→ **DIRECTIONS**
Rename "Pimpin" to "Memimpin" in the stretch of the data from the line containing "Ketua Dewan Pembina IKA Muda UNPAD Mendesak" through the line containing "8 آبان 1404", and reproduce those lines with nothing else altered.

:::

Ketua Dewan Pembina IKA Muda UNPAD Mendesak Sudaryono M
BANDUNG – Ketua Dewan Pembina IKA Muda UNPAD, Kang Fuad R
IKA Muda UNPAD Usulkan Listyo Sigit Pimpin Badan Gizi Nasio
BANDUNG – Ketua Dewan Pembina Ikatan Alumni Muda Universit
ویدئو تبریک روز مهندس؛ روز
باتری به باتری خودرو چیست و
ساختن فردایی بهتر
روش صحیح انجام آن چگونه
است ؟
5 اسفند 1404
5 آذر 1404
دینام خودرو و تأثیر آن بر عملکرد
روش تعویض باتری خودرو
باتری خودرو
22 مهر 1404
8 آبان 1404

:::

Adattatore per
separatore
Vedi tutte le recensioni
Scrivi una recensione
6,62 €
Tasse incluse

:::

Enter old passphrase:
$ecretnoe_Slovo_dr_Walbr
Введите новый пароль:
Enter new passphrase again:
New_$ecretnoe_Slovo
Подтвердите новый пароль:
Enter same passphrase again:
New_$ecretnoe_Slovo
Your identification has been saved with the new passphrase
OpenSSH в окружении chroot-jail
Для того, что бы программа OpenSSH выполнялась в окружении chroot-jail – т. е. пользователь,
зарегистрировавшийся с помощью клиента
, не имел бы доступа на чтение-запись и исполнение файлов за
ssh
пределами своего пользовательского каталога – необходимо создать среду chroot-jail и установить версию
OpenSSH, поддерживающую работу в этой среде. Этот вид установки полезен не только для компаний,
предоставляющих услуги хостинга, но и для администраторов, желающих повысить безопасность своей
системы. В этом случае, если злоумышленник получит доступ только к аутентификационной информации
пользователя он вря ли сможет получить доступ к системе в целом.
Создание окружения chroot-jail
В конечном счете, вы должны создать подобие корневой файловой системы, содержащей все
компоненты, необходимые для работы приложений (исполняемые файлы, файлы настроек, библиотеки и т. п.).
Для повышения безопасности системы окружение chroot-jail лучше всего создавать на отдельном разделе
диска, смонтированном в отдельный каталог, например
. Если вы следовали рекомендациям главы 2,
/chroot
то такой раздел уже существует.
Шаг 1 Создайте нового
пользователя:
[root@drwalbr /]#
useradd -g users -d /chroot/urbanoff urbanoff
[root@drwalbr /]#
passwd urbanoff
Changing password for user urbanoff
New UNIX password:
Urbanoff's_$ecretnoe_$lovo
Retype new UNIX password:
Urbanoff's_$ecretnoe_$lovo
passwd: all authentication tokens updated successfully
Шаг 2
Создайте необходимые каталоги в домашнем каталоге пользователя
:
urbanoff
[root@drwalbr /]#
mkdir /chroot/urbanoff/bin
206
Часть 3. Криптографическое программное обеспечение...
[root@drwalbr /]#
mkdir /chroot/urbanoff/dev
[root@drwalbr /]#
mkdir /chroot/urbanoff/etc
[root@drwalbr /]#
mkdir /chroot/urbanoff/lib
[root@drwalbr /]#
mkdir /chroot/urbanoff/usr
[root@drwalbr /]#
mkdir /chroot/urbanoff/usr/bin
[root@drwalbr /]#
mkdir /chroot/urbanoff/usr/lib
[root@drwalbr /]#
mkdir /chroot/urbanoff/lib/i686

:::

→ **SOLUTION TO THIS PROBLEM**
Ketua Dewan Pembina IKA Muda UNPAD Mendesak Sudaryono M
BANDUNG – Ketua Dewan Pembina IKA Muda UNPAD, Kang Fuad R
IKA Muda UNPAD Usulkan Listyo Sigit Memimpin Badan Gizi Nasio
BANDUNG – Ketua Dewan Pembina Ikatan Alumni Muda Universit
ویدئو تبریک روز مهندس؛ روز
باتری به باتری خودرو چیست و
ساختن فردایی بهتر
روش صحیح انجام آن چگونه
است ؟
5 اسفند 1404
5 آذر 1404
دینام خودرو و تأثیر آن بر عملکرد
روش تعویض باتری خودرو
باتری خودرو
22 مهر 1404
8 آبان 1404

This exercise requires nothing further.